Nuevamente, se ha lanzado una venda a los ojos de una sociedad que parece no entender lo que está en juego. La venda es para ocultar la trascendental disolución del Estado Social de Derecho consagrado en la Constitución Política. Leyes y a veces hasta simples reglamentos sorprendentemente bendecidos por el Tribunal Constitucional, van diluyendo en el nihilismo los principios y orientaciones del modelo de Estado adoptado por el constituyente de 1949. Se han ido desguazando las instituciones, recortando sus competencias y presupuestos. De ellas han purgado a los contestatarios e irreverentes que estorben o retarden los objetivos de los nuevos dueños del poder, reemplazándolos por incondicionales y sumisos, por lo general incompetentes también. La jugada busca que las instituciones no den la talla, desacreditarlas hasta inducir el coro ciudadano que pide su cierre. No se trata de modernizar, agilizar y depurarlas. Sí cerrarlas o reducirlas a una condición famélica. El disfraz hace creer que las instituciones cayeron en la obsolescencia y no son susceptibles de revitalización, cuando la realidad acusa una mala gestión administrativa atribuible a manos incompetentes, cuidado si no corruptas también. El Banco Anglo atropelladamente se cerró, sin reparar que fue una gravosa falla humana la que lo hincó. El IDA, Fanal, los ministerios de Agricultura y de Obras Públicas languidecen reducidos a meras oficinas de intermediación para gracia de los promotores de su cierre. A Japdeva se le impidió modernizarse y endeudarse. Sus ineptos directores y gerentes no rindieron cuentas ni sus torpezas exhibidas porque la idea a vender es que la institución no da la talla. Las “curiosas” pifias en el Consejo Nacional de Producción son pretexto para que se hable de su cierre, mas no de la inepcia de tantos directores y gerentes ahí colocados y alcahueteados por ministros rectores del área que se fueron en blanco. Incofer es patética expresión de esta realidad. Si hoy sobrevive es porque lo dirige un voluntarioso y ejemplar ingeniero, que ya debería involucrarse en la búsqueda del aporte ferroviario a la solución nacional al colapso de la red vial si no quiere perder la guerra.

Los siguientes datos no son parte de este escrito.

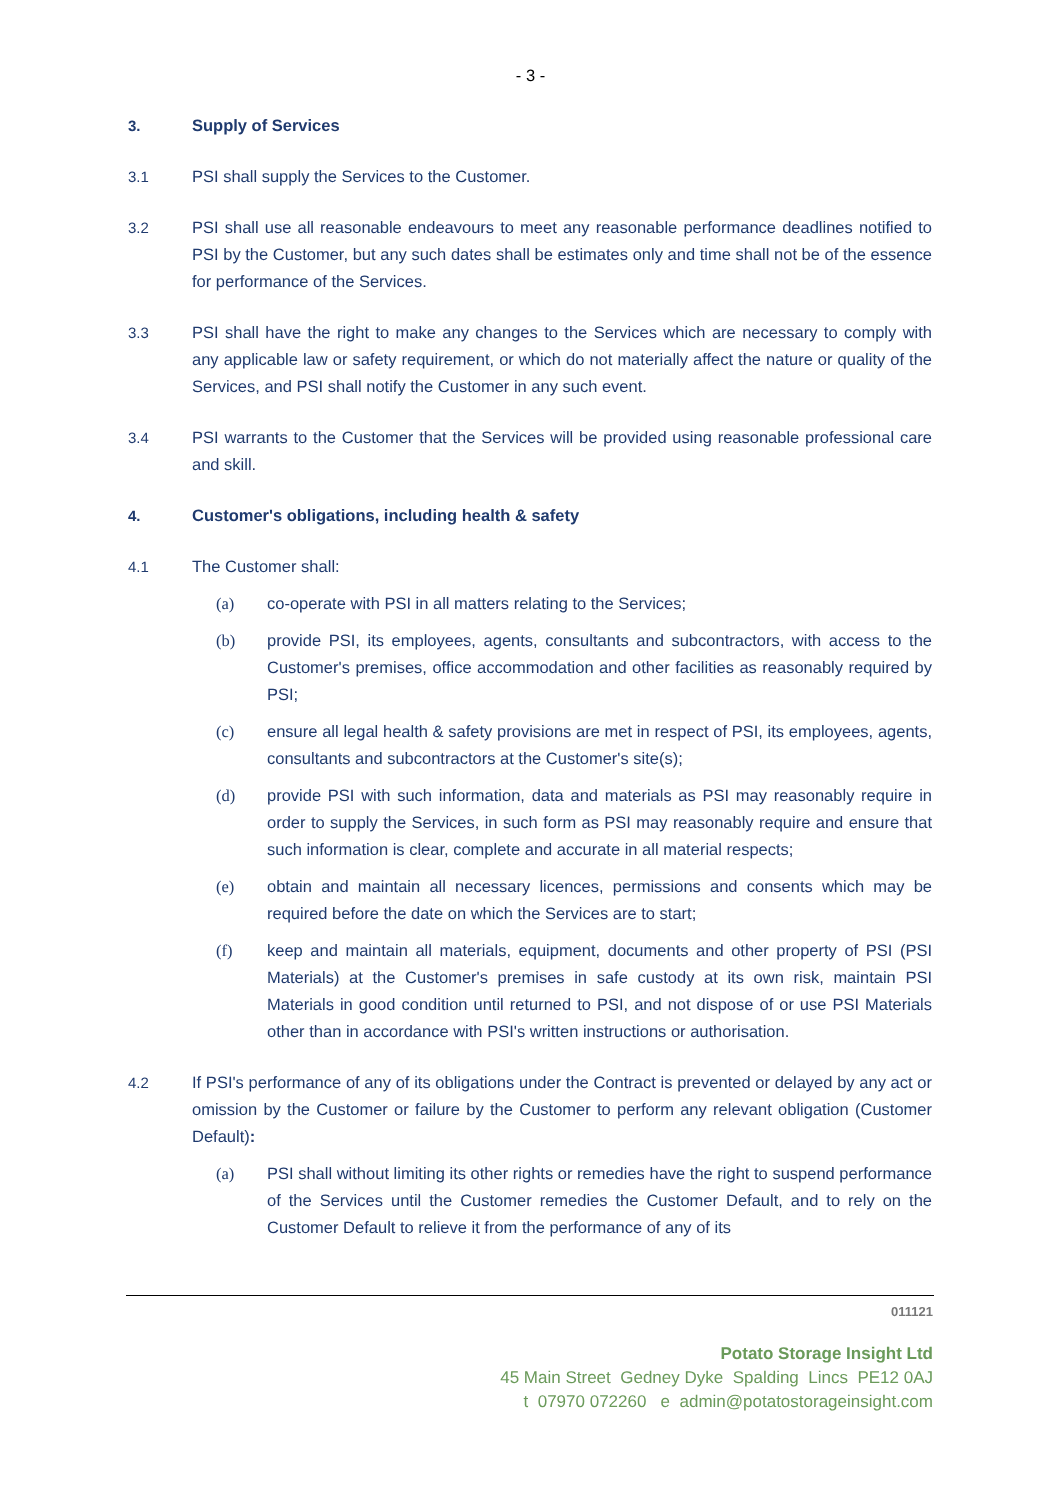- 3 -
3. Supply of Services
3.1 PSI shall supply the Services to the Customer.
3.2 PSI shall use all reasonable endeavours to meet any reasonable performance deadlines notified to PSI by the Customer, but any such dates shall be estimates only and time shall not be of the essence for performance of the Services.
3.3 PSI shall have the right to make any changes to the Services which are necessary to comply with any applicable law or safety requirement, or which do not materially affect the nature or quality of the Services, and PSI shall notify the Customer in any such event.
3.4 PSI warrants to the Customer that the Services will be provided using reasonable professional care and skill.
4. Customer's obligations, including health & safety
4.1 The Customer shall:
(a) co-operate with PSI in all matters relating to the Services;
(b) provide PSI, its employees, agents, consultants and subcontractors, with access to the Customer's premises, office accommodation and other facilities as reasonably required by PSI;
(c) ensure all legal health & safety provisions are met in respect of PSI, its employees, agents, consultants and subcontractors at the Customer's site(s);
(d) provide PSI with such information, data and materials as PSI may reasonably require in order to supply the Services, in such form as PSI may reasonably require and ensure that such information is clear, complete and accurate in all material respects;
(e) obtain and maintain all necessary licences, permissions and consents which may be required before the date on which the Services are to start;
(f) keep and maintain all materials, equipment, documents and other property of PSI (PSI Materials) at the Customer's premises in safe custody at its own risk, maintain PSI Materials in good condition until returned to PSI, and not dispose of or use PSI Materials other than in accordance with PSI's written instructions or authorisation.
4.2 If PSI's performance of any of its obligations under the Contract is prevented or delayed by any act or omission by the Customer or failure by the Customer to perform any relevant obligation (Customer Default):
(a) PSI shall without limiting its other rights or remedies have the right to suspend performance of the Services until the Customer remedies the Customer Default, and to rely on the Customer Default to relieve it from the performance of any of its
011121
Potato Storage Insight Ltd
45 Main Street Gedney Dyke Spalding Lincs PE12 0AJ
t 07970 072260 e admin@potatostorageinsight.com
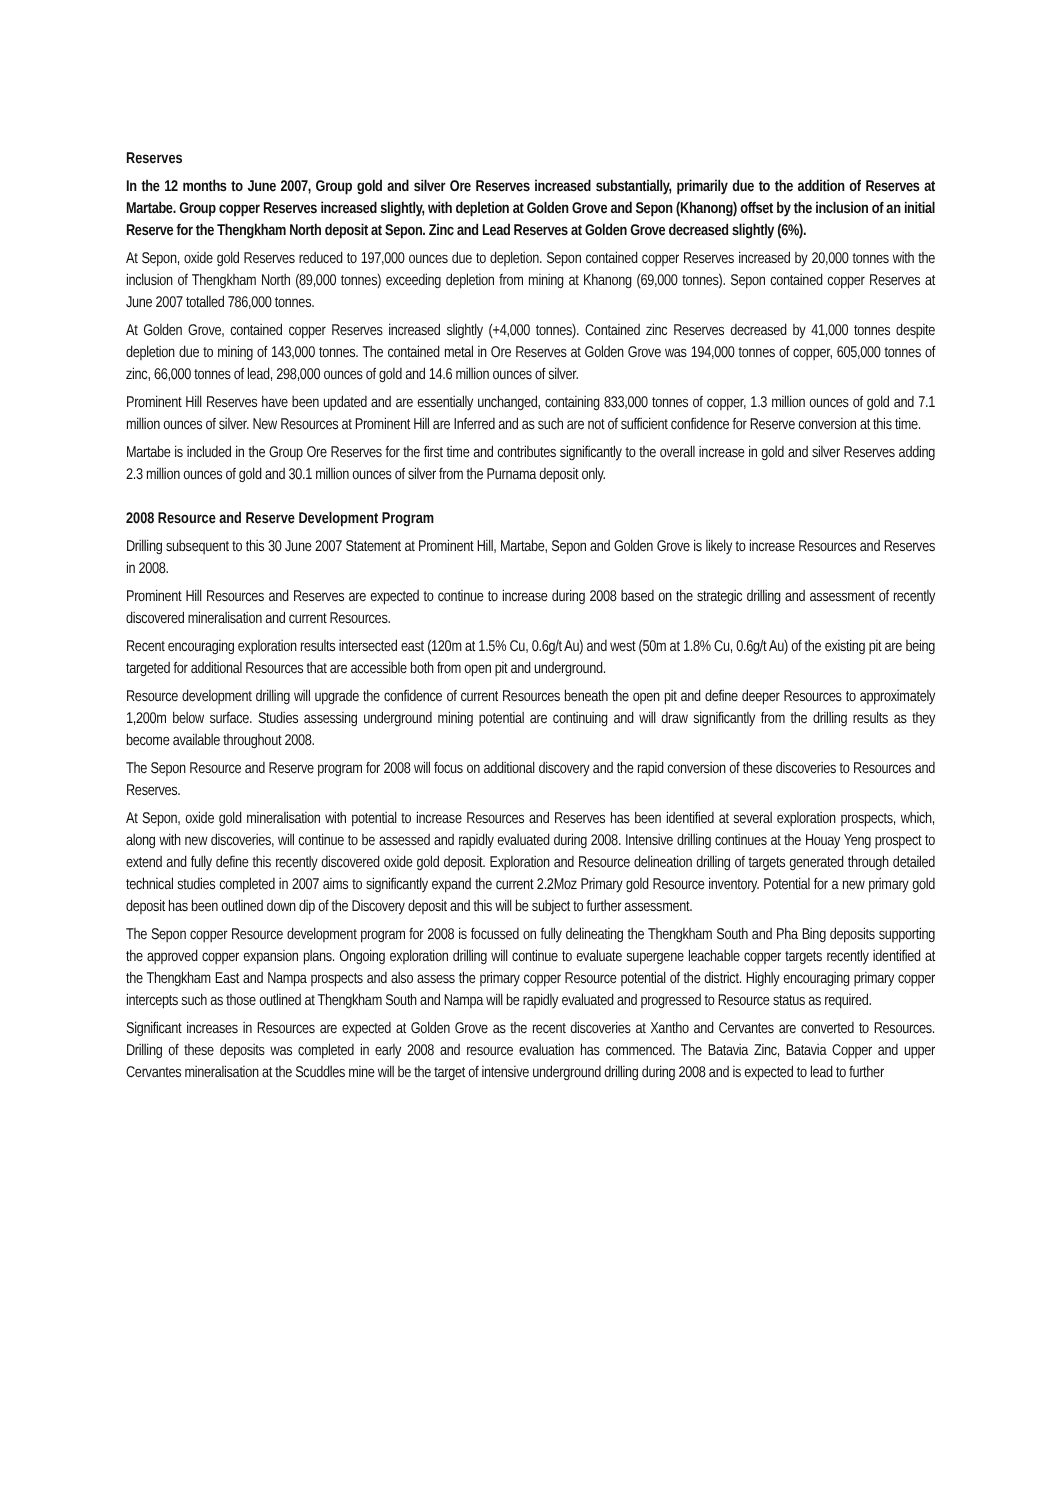Reserves
In the 12 months to June 2007, Group gold and silver Ore Reserves increased substantially, primarily due to the addition of Reserves at Martabe. Group copper Reserves increased slightly, with depletion at Golden Grove and Sepon (Khanong) offset by the inclusion of an initial Reserve for the Thengkham North deposit at Sepon. Zinc and Lead Reserves at Golden Grove decreased slightly (6%).
At Sepon, oxide gold Reserves reduced to 197,000 ounces due to depletion. Sepon contained copper Reserves increased by 20,000 tonnes with the inclusion of Thengkham North (89,000 tonnes) exceeding depletion from mining at Khanong (69,000 tonnes). Sepon contained copper Reserves at June 2007 totalled 786,000 tonnes.
At Golden Grove, contained copper Reserves increased slightly (+4,000 tonnes). Contained zinc Reserves decreased by 41,000 tonnes despite depletion due to mining of 143,000 tonnes. The contained metal in Ore Reserves at Golden Grove was 194,000 tonnes of copper, 605,000 tonnes of zinc, 66,000 tonnes of lead, 298,000 ounces of gold and 14.6 million ounces of silver.
Prominent Hill Reserves have been updated and are essentially unchanged, containing 833,000 tonnes of copper, 1.3 million ounces of gold and 7.1 million ounces of silver. New Resources at Prominent Hill are Inferred and as such are not of sufficient confidence for Reserve conversion at this time.
Martabe is included in the Group Ore Reserves for the first time and contributes significantly to the overall increase in gold and silver Reserves adding 2.3 million ounces of gold and 30.1 million ounces of silver from the Purnama deposit only.
2008 Resource and Reserve Development Program
Drilling subsequent to this 30 June 2007 Statement at Prominent Hill, Martabe, Sepon and Golden Grove is likely to increase Resources and Reserves in 2008.
Prominent Hill Resources and Reserves are expected to continue to increase during 2008 based on the strategic drilling and assessment of recently discovered mineralisation and current Resources.
Recent encouraging exploration results intersected east (120m at 1.5% Cu, 0.6g/t Au) and west (50m at 1.8% Cu, 0.6g/t Au) of the existing pit are being targeted for additional Resources that are accessible both from open pit and underground.
Resource development drilling will upgrade the confidence of current Resources beneath the open pit and define deeper Resources to approximately 1,200m below surface. Studies assessing underground mining potential are continuing and will draw significantly from the drilling results as they become available throughout 2008.
The Sepon Resource and Reserve program for 2008 will focus on additional discovery and the rapid conversion of these discoveries to Resources and Reserves.
At Sepon, oxide gold mineralisation with potential to increase Resources and Reserves has been identified at several exploration prospects, which, along with new discoveries, will continue to be assessed and rapidly evaluated during 2008. Intensive drilling continues at the Houay Yeng prospect to extend and fully define this recently discovered oxide gold deposit. Exploration and Resource delineation drilling of targets generated through detailed technical studies completed in 2007 aims to significantly expand the current 2.2Moz Primary gold Resource inventory. Potential for a new primary gold deposit has been outlined down dip of the Discovery deposit and this will be subject to further assessment.
The Sepon copper Resource development program for 2008 is focussed on fully delineating the Thengkham South and Pha Bing deposits supporting the approved copper expansion plans. Ongoing exploration drilling will continue to evaluate supergene leachable copper targets recently identified at the Thengkham East and Nampa prospects and also assess the primary copper Resource potential of the district. Highly encouraging primary copper intercepts such as those outlined at Thengkham South and Nampa will be rapidly evaluated and progressed to Resource status as required.
Significant increases in Resources are expected at Golden Grove as the recent discoveries at Xantho and Cervantes are converted to Resources. Drilling of these deposits was completed in early 2008 and resource evaluation has commenced. The Batavia Zinc, Batavia Copper and upper Cervantes mineralisation at the Scuddles mine will be the target of intensive underground drilling during 2008 and is expected to lead to further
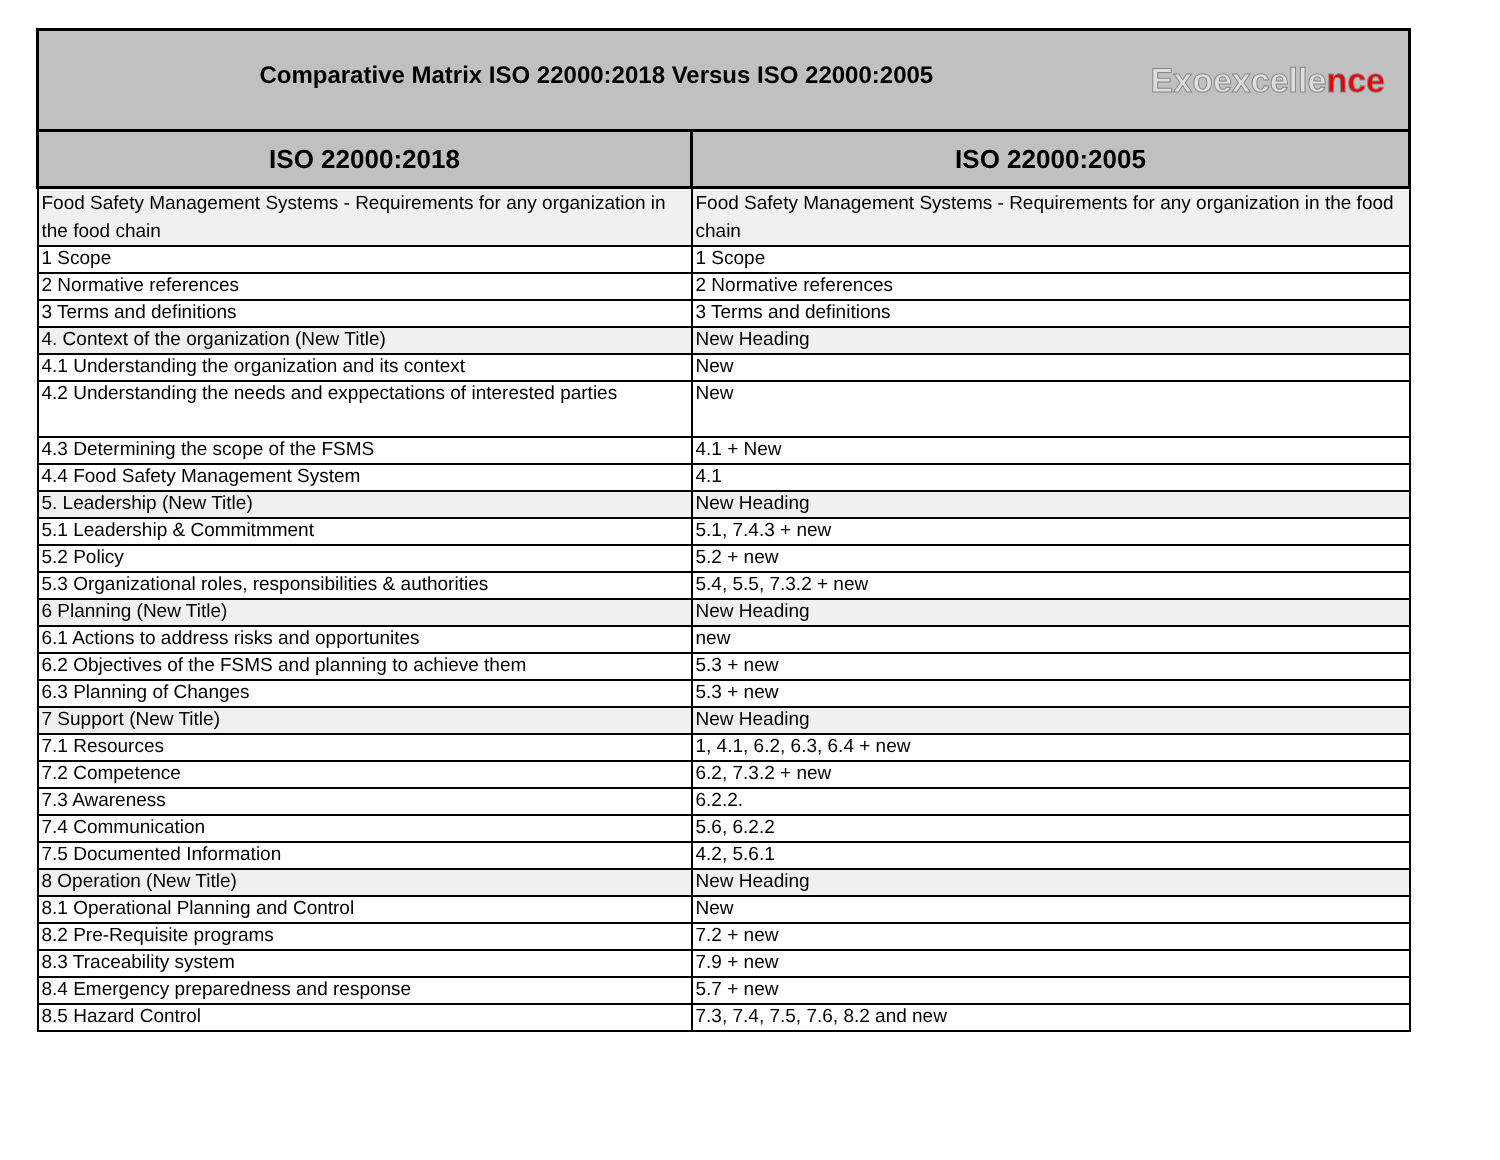| Exoexcelle nce Comparative Matrix ISO 22000:2018 Versus ISO 22000:2005 | |
| ISO 22000:2018 | ISO 22000:2005 |
| Food Safety Management Systems - Requirements for any organization in the food chain | Food Safety Management Systems - Requirements for any organization in the food chain |
| 1 Scope | 1 Scope |
| 2 Normative references | 2 Normative references |
| 3 Terms and definitions | 3 Terms and definitions |
| 4. Context of the organization (New Title) | New Heading |
| 4.1 Understanding the organization and its context | New |
| 4.2 Understanding the needs and exppectations of interested parties | New |
| 4.3 Determining the scope of the FSMS | 4.1 + New |
| 4.4 Food Safety Management System | 4.1 |
| 5. Leadership (New Title) | New Heading |
| 5.1 Leadership & Commitmment | 5.1, 7.4.3 + new |
| 5.2 Policy | 5.2 + new |
| 5.3 Organizational roles, responsibilities & authorities | 5.4, 5.5, 7.3.2 + new |
| 6 Planning (New Title) | New Heading |
| 6.1 Actions to address risks and opportunites | new |
| 6.2 Objectives of the FSMS and planning to achieve them | 5.3 + new |
| 6.3 Planning of Changes | 5.3 + new |
| 7 Support (New Title) | New Heading |
| 7.1 Resources | 1, 4.1, 6.2, 6.3, 6.4 + new |
| 7.2 Competence | 6.2, 7.3.2 + new |
| 7.3 Awareness | 6.2.2. |
| 7.4 Communication | 5.6, 6.2.2 |
| 7.5 Documented Information | 4.2, 5.6.1 |
| 8 Operation (New Title) | New Heading |
| 8.1 Operational Planning and Control | New |
| 8.2 Pre-Requisite programs | 7.2 + new |
| 8.3 Traceability system | 7.9 + new |
| 8.4 Emergency preparedness and response | 5.7 + new |
| 8.5 Hazard Control | 7.3, 7.4, 7.5, 7.6, 8.2 and new |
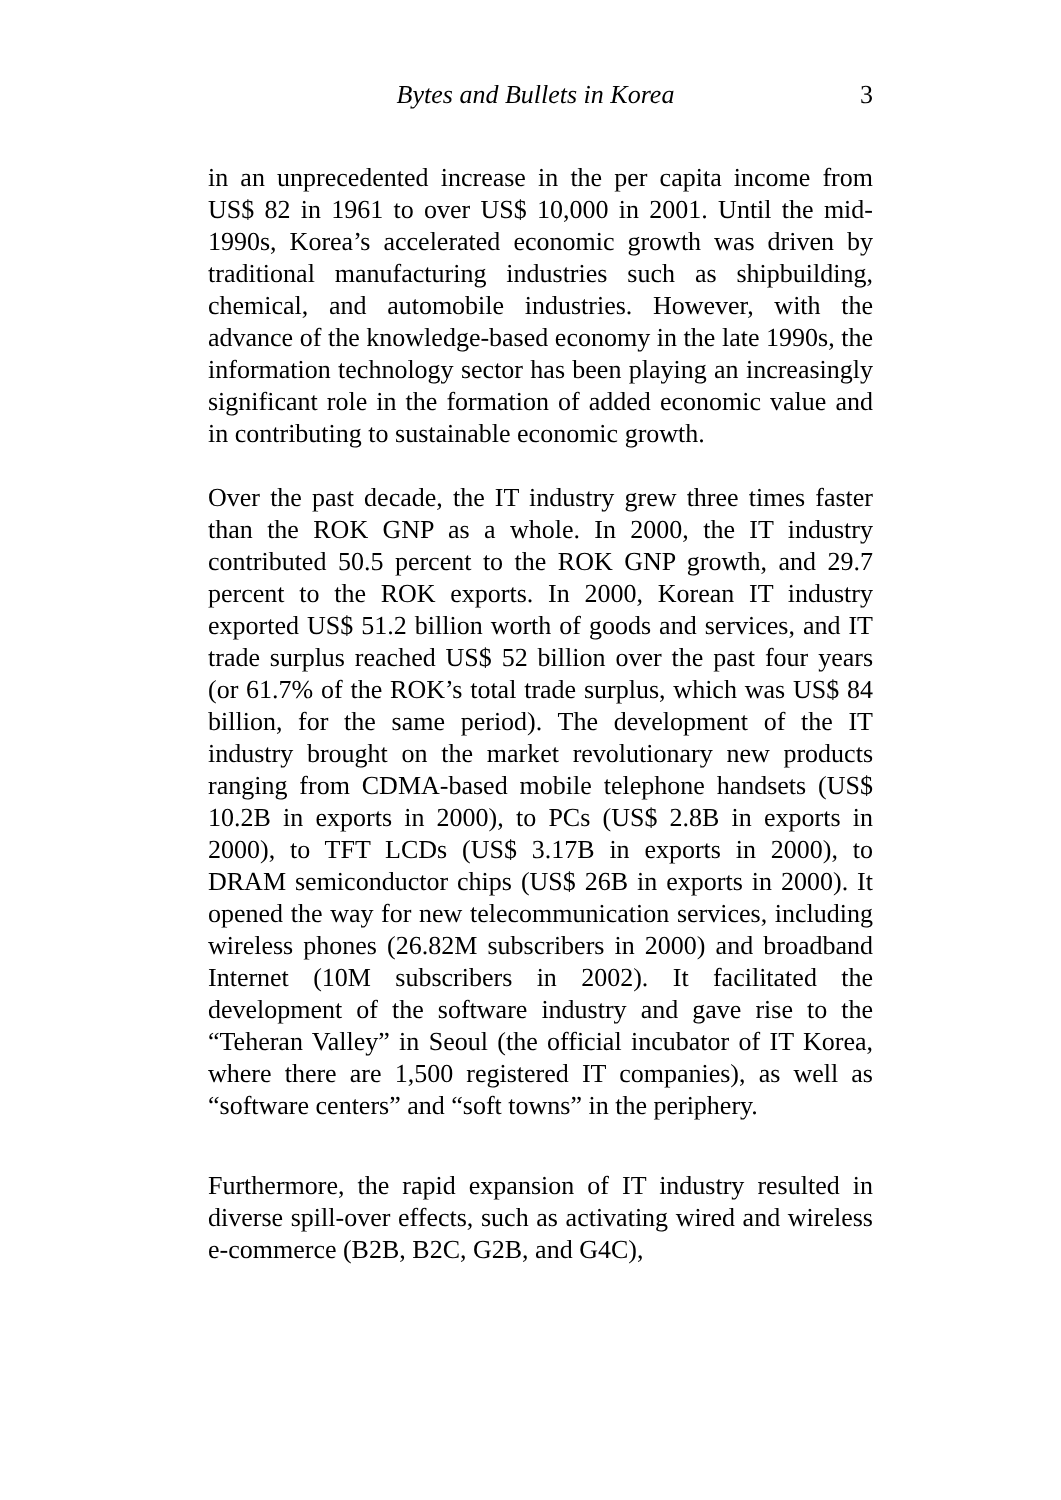Bytes and Bullets in Korea 3
in an unprecedented increase in the per capita income from US$ 82 in 1961 to over US$ 10,000 in 2001. Until the mid-1990s, Korea’s accelerated economic growth was driven by traditional manufacturing industries such as shipbuilding, chemical, and automobile industries. However, with the advance of the knowledge-based economy in the late 1990s, the information technology sector has been playing an increasingly significant role in the formation of added economic value and in contributing to sustainable economic growth.
Over the past decade, the IT industry grew three times faster than the ROK GNP as a whole. In 2000, the IT industry contributed 50.5 percent to the ROK GNP growth, and 29.7 percent to the ROK exports. In 2000, Korean IT industry exported US$ 51.2 billion worth of goods and services, and IT trade surplus reached US$ 52 billion over the past four years (or 61.7% of the ROK’s total trade surplus, which was US$ 84 billion, for the same period). The development of the IT industry brought on the market revolutionary new products ranging from CDMA-based mobile telephone handsets (US$ 10.2B in exports in 2000), to PCs (US$ 2.8B in exports in 2000), to TFT LCDs (US$ 3.17B in exports in 2000), to DRAM semiconductor chips (US$ 26B in exports in 2000). It opened the way for new telecommunication services, including wireless phones (26.82M subscribers in 2000) and broadband Internet (10M subscribers in 2002). It facilitated the development of the software industry and gave rise to the “Teheran Valley” in Seoul (the official incubator of IT Korea, where there are 1,500 registered IT companies), as well as “software centers” and “soft towns” in the periphery.
Furthermore, the rapid expansion of IT industry resulted in diverse spill-over effects, such as activating wired and wireless e-commerce (B2B, B2C, G2B, and G4C),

Más que las instituciones, son sus regentes los que no dan la talla. La Constitución Política no es la que estorba la gestión en democracia del Presidente de la República. Pero si lo que anhela es gestionar autocrática y arbitrariamente, o si lo que don Oscar Arias sueña es una tiranía en democracia, por supuesto que esta Constitución debe ser derogada. La franqueza con que él lo ha dicho y la espontaneidad con que doña Laura se confiesa la candidata del continuismo, deberían ser suficientes para descorrer el velo y advertir los riesgos de una reedición de “más de lo mismo”. Porque ante un gobierno de una regente llamada a preservar incólume la monarquía y sus reglas de sucesión, será en la Asamblea Legislativa donde se juegue la suerte de la democracia costarricense, delicada tarea que exige diputados de suficiente integridad moral, olfato político y capacidad intelectual para enfrentar a la mayoría mecánica. Estos no son tiempos para improvisar ni para experimentar.